Thierry Henry isn’t going to play this weekend against Seattle. Jamison Olave’s hamstrings are likely to take a pass, too, but that’s no big surprise. While it’s easy to say this weekend’s is a huge game and Henry should suck it up, he’s never played in Seattle. And ultimately, this is just a regular season game. You can’t both have a playoff system and claim the regular season matches are huge. If Henry and his doctors are concerned certain chronic issues are more likely to flare up at CenturyLink, then he shouldn’t risk his health for a regular season match. It’s just one of 34.
Where this issue becomes particularly interesting is when you compare Seattle’s FieldTurf surface to that of their rivals. Portland brags about their turf, perhaps rightly so, as there’s an obvious difference between it and CenturyLink’s. Timbers owner Merritt Paulson enjoys telling the anecdote about how notorious turf critic David Beckham eventually conceded JELD-WEN’s surface is not bad; both he and Henry choose (chose) to play in Portland.
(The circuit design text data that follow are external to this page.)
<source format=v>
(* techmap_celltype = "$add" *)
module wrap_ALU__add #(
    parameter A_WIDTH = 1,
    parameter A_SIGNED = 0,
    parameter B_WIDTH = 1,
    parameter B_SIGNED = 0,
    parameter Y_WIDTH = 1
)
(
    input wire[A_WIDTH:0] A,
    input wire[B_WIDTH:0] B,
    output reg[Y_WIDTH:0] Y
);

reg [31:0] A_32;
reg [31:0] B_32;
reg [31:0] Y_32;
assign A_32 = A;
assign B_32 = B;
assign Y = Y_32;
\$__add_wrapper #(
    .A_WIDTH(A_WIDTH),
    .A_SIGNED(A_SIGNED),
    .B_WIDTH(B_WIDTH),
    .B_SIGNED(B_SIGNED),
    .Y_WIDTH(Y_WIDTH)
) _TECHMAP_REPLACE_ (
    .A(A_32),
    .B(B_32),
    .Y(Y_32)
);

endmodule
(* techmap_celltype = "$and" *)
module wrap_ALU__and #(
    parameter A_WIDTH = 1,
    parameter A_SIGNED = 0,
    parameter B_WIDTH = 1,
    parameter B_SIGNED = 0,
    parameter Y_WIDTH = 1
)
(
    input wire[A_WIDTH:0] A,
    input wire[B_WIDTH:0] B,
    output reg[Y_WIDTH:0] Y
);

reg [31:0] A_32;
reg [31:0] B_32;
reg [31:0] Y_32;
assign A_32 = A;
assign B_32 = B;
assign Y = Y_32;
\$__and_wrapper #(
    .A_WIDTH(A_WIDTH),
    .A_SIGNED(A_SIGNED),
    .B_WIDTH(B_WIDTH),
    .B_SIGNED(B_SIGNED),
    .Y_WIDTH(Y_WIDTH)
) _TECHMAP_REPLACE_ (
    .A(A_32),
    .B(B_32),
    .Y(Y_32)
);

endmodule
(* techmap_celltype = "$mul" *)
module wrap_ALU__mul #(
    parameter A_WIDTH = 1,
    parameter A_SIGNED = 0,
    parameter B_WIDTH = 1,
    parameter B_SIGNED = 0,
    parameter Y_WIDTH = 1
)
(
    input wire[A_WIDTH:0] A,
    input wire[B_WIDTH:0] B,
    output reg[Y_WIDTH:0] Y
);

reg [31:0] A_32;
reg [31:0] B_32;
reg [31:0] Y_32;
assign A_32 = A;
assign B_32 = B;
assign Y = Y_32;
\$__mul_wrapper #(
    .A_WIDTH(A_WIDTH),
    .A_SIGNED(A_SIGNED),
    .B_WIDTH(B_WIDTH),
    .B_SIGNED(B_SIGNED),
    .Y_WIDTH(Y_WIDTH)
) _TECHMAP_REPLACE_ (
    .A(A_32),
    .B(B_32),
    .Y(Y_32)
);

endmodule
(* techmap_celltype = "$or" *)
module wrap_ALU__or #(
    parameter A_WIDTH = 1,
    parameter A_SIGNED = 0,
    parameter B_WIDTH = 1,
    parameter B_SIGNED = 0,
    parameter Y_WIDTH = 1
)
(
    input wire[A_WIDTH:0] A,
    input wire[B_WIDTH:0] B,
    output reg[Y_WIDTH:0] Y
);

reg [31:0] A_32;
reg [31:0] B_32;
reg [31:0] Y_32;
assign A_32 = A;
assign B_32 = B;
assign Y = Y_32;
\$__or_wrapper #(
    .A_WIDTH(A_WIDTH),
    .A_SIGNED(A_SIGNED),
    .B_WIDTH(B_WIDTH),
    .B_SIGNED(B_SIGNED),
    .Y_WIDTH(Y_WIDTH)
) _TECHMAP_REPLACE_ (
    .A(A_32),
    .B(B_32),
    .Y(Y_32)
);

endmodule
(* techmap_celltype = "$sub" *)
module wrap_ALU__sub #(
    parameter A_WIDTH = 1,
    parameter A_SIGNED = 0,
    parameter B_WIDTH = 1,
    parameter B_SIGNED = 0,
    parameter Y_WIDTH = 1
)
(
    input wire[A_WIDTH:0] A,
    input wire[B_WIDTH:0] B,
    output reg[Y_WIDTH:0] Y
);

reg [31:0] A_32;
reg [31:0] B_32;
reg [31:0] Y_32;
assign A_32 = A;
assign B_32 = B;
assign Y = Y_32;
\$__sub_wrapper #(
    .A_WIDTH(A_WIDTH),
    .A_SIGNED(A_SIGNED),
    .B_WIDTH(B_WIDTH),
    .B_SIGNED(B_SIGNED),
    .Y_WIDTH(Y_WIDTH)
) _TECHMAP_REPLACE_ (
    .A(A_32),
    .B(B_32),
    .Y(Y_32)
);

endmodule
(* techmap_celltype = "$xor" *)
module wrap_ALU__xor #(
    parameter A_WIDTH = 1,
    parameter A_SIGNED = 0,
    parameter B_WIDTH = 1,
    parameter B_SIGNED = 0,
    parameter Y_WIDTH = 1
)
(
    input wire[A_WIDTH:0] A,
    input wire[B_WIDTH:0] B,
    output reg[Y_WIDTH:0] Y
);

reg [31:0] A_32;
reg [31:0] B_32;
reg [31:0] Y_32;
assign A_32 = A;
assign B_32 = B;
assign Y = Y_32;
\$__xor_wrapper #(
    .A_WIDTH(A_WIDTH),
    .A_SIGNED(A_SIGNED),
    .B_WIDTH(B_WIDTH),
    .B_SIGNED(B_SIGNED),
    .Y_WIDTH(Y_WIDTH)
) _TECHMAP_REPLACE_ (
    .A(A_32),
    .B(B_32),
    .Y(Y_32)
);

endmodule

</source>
Contrast that with Vancouver, which may compete with New England as the league’s worst. But whereas the Revolution’s is FieldTurf struggles with issues distinct from other FieldTurf instances, BC Place uses LigaTurf, a product of the German company PolyTan. In previous posts, I’ve equated it to felt on a pool table, a distortion intended to convey how slick the surface is (and how hard the slab is underneath). No field in Major League Soccer sees balls roll or bounce as much as Vancouver’s, a potentially huge advantage based on familiarity alone.
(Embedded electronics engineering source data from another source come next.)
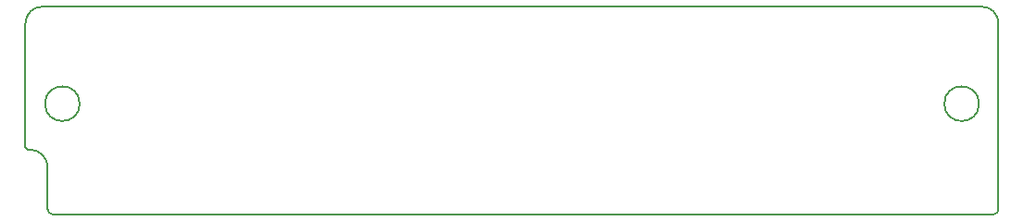
<source format=gm1>
G04 #@! TF.GenerationSoftware,KiCad,Pcbnew,(5.1.5-0-10_14)*
G04 #@! TF.CreationDate,2020-05-16T13:12:57-04:00*
G04 #@! TF.ProjectId,simm-30-4mb,73696d6d-2d33-4302-9d34-6d622e6b6963,rev?*
G04 #@! TF.SameCoordinates,Original*
G04 #@! TF.FileFunction,Profile,NP*
%FSLAX46Y46*%
G04 Gerber Fmt 4.6, Leading zero omitted, Abs format (unit mm)*
G04 Created by KiCad (PCBNEW (5.1.5-0-10_14)) date 2020-05-16 13:12:57*
%MOMM*%
%LPD*%
G04 APERTURE LIST*
%ADD10C,0.200000*%
%ADD11C,0.150000*%
G04 APERTURE END LIST*
D10*
X76454000Y-95631000D02*
G75*
G02X76200000Y-95377000I0J254000D01*
G01*
X78740000Y-101600000D02*
G75*
G02X78232000Y-101092000I0J508000D01*
G01*
X76200000Y-84074000D02*
G75*
G02X77724000Y-82550000I1524000J0D01*
G01*
X163576000Y-82550000D02*
G75*
G02X165100000Y-84074000I0J-1524000D01*
G01*
X165100000Y-101092000D02*
G75*
G02X164592000Y-101600000I-508000J0D01*
G01*
X76581000Y-95631000D02*
X76454000Y-95631000D01*
X78232000Y-101092000D02*
X78232000Y-97282000D01*
D11*
X81153000Y-91440000D02*
G75*
G03X81153000Y-91440000I-1587500J0D01*
G01*
X163322000Y-91440000D02*
G75*
G03X163322000Y-91440000I-1587500J0D01*
G01*
D10*
X76200000Y-95377000D02*
X76200000Y-84074000D01*
X76581000Y-95631000D02*
G75*
G02X78232000Y-97282000I0J-1651000D01*
G01*
X165100000Y-84074000D02*
X165100000Y-101092000D01*
X77724000Y-82550000D02*
X163576000Y-82550000D01*
X164592000Y-101600000D02*
X78740000Y-101600000D01*
M02*

</source>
If you were to put them on a spectrum of worst to best (or, to use the Arena range, “disasters” to ‘whatever, I guess’), Vancouver would lie at the far left. You don’t have to go very far to hear complaints. Seattle’s is less criticized but still draws Henry-esque caution, while Portland’s main criticism’s along the lines of “well, it’s still turf.”
Across all venues, recovery time’s going to be an issue, a reason why you’ll see any number of veterans skip Cascadia calls (even in Portland). Late in the season, when players are worn down, it’s not worth the risk.
And the games obviously play different, as Mikael Silvestre found out when a high bounce on JELD-WEN’s surface saw him caught out in his MLS debut. And as anybody who even rolls a ball at B.C. Place finds out, games are going play much faster in Vancouver.
But not all turf is the same. Across Cascadia even, there are drastic, important differences – distinctions so pronounced, the blanket term “turf” has almost no value.